### To do
Copy the following listing line for line, without any change, leaving out the pictures.

### Material for this task

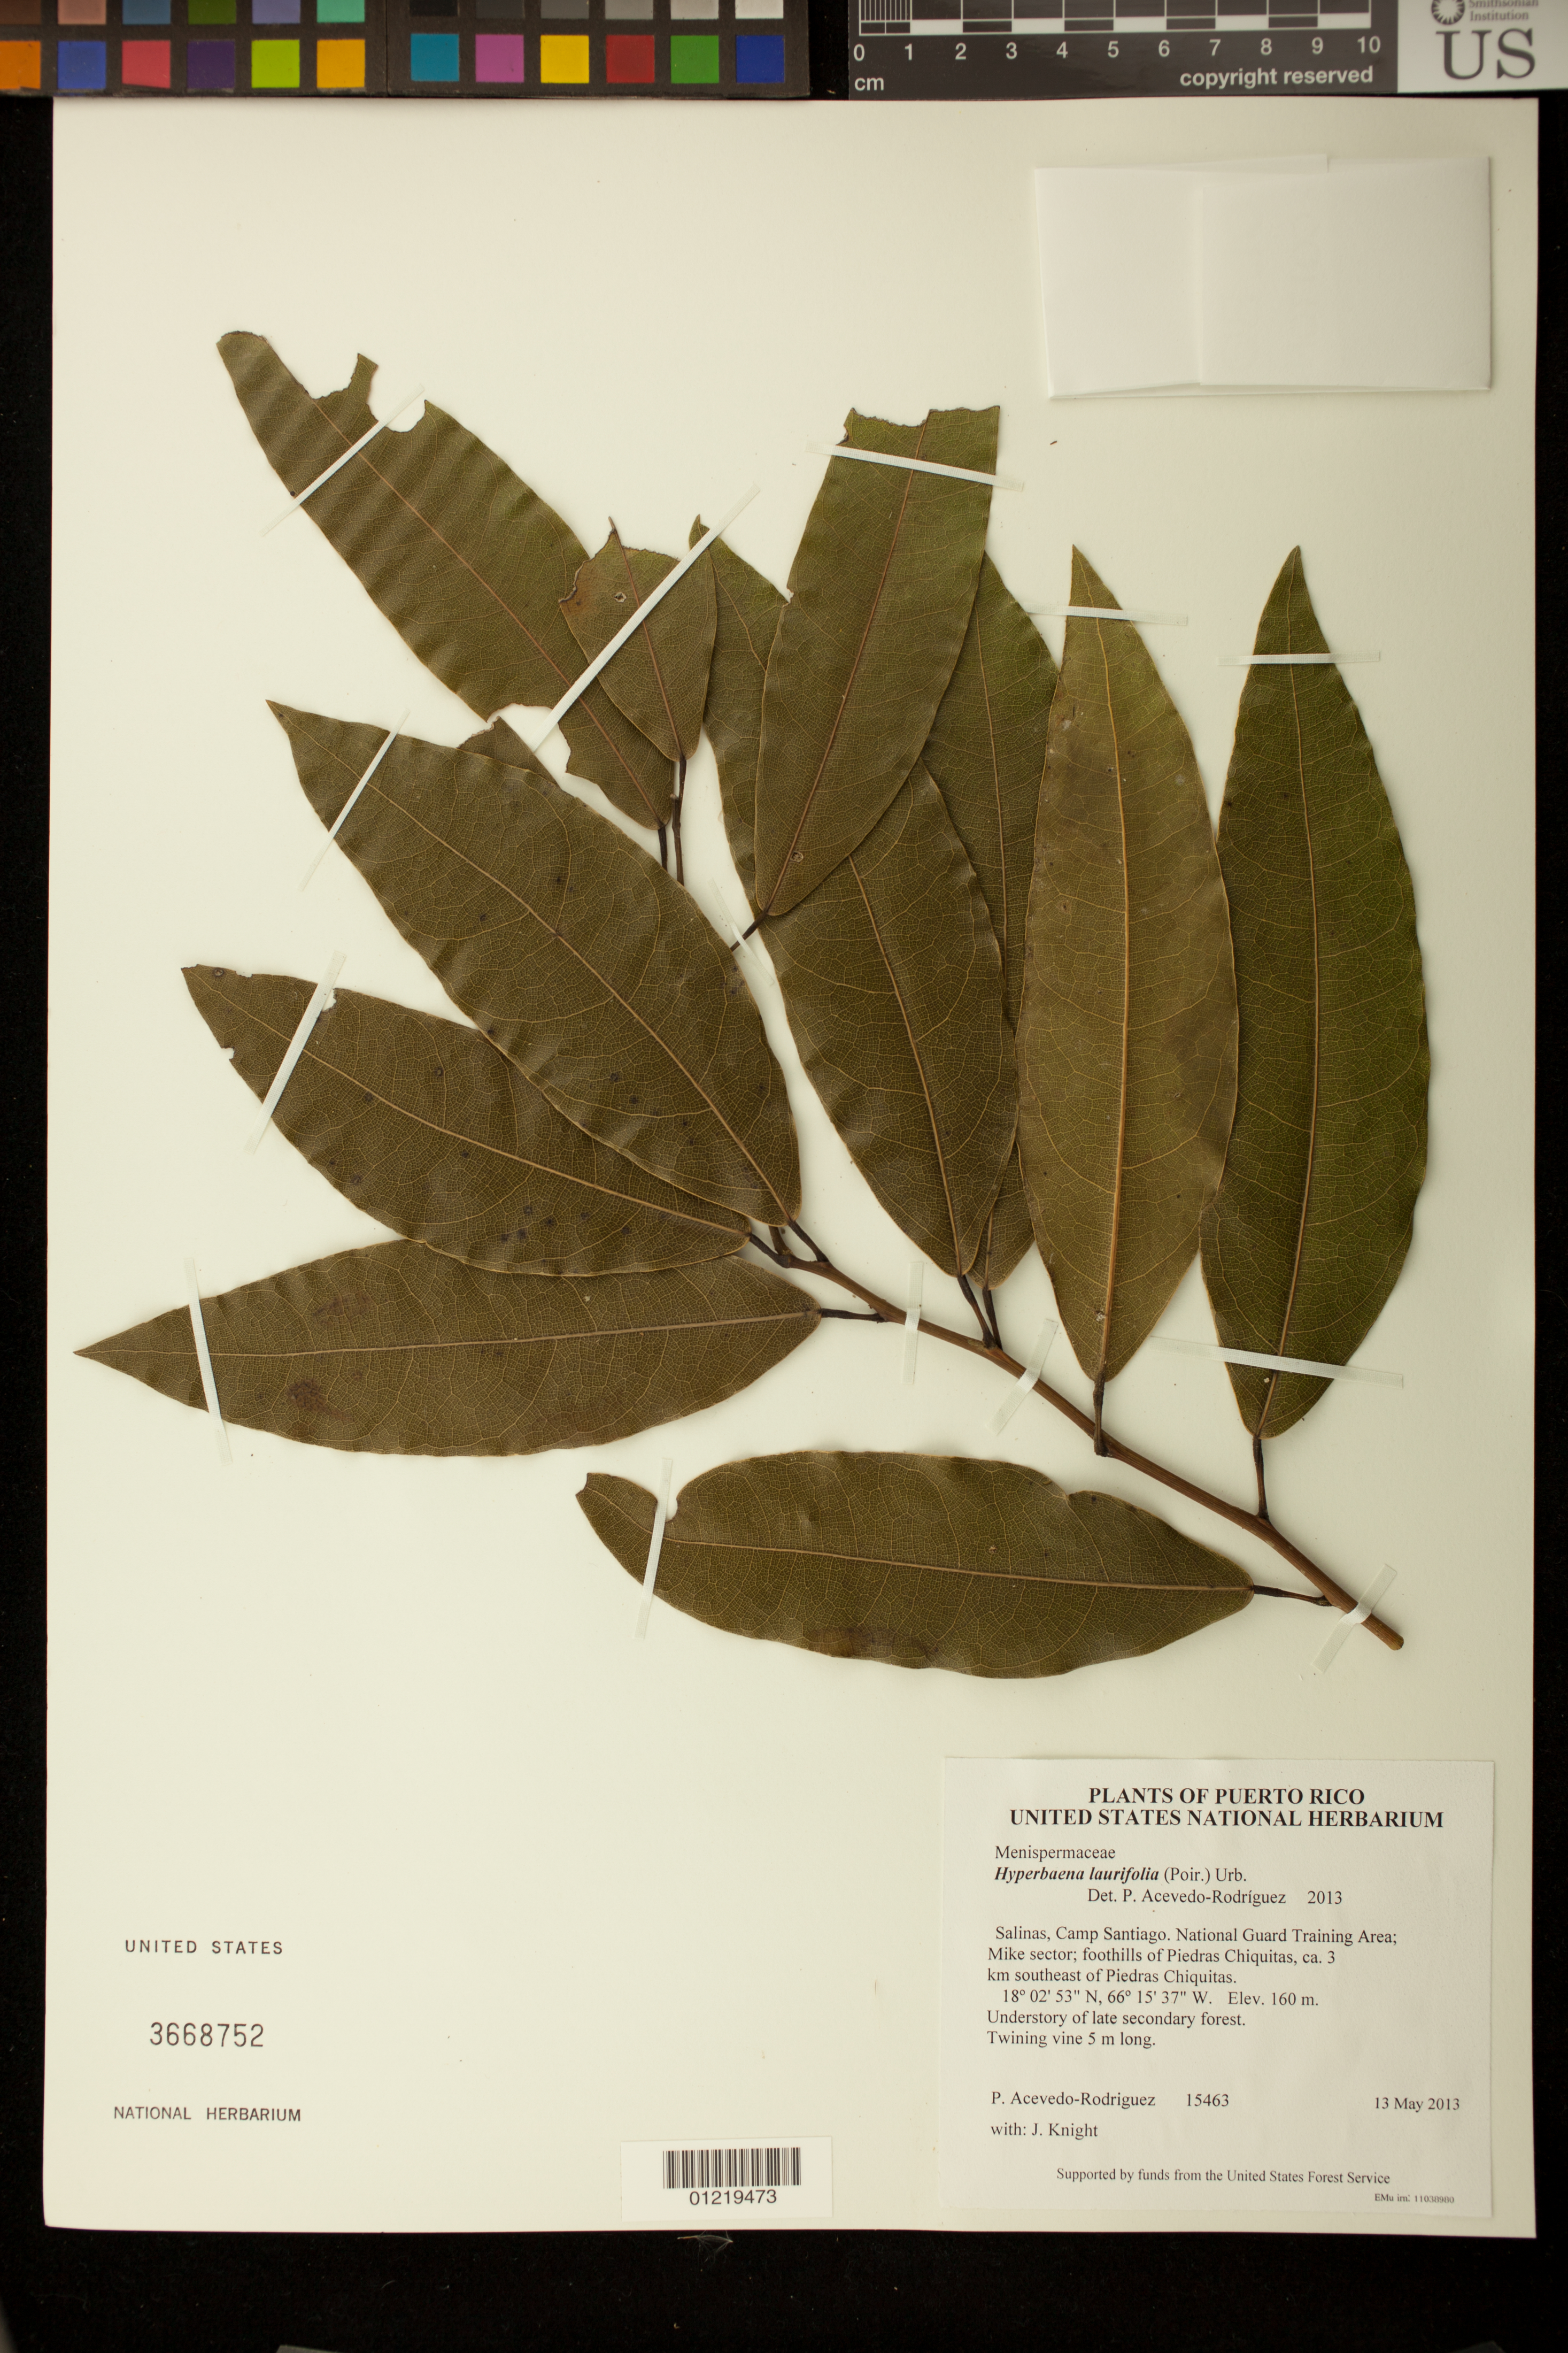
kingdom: Plantae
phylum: Tracheophyta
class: Magnoliopsida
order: Ranunculales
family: Menispermaceae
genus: Hyperbaena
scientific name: Hyperbaena laurifolia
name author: (Poir.) Urb.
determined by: Acevedo-Rodríguez, P., (BOT), Smithsonian Institution - National Museum of Natural History (UNITED STATES)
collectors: P. Acevedo-Rodr. & J. Knight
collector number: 15463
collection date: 2013-05-13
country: Puerto Rico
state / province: Salinas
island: Puerto Rico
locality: Camp Santiago. National Guard Training Area; Mike sector; foothills of Piedras Chiquitas, ca. 3 km southeast of Piedras Chiquitas.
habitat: Understory of late secondary forest.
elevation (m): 160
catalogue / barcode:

### Exercise answer
kingdom: Plantae
phylum: Tracheophyta
class: Magnoliopsida
order: Ranunculales
family: Menispermaceae
genus: Hyperbaena
scientific name: Hyperbaena laurifolia
name author: (Poir.) Urb.
determined by: Acevedo-Rodríguez, P., (BOT), Smithsonian Institution - National Museum of Natural History (UNITED STATES)
collectors: P. Acevedo-Rodr. & J. Knight
collector number: 15463
collection date: 2013-05-13
country: Puerto Rico
state / province: Salinas
island: Puerto Rico
locality: Camp Santiago. National Guard Training Area; Mike sector; foothills of Piedras Chiquitas, ca. 3 km southeast of Piedras Chiquitas.
habitat: Understory of late secondary forest.
elevation (m): 160
catalogue / barcode:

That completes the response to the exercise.